==== SOURCE INFORMATION ====
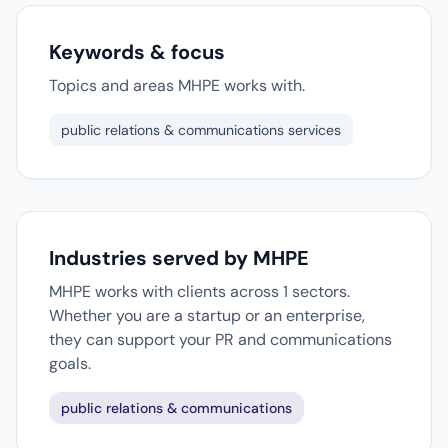
Keywords & focus
Topics and areas MHPE works with.
public relations & communications services
Industries served by MHPE
MHPE works with clients across 1 sectors.
Whether you are a startup or an enterprise,
they can support your PR and communications
goals.
public relations & communications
====
Where does the string "MHPE" appear in the records? Copy every line that holds it.

Topics and areas MHPE works with.
Industries served by MHPE
MHPE works with clients across 1 sectors.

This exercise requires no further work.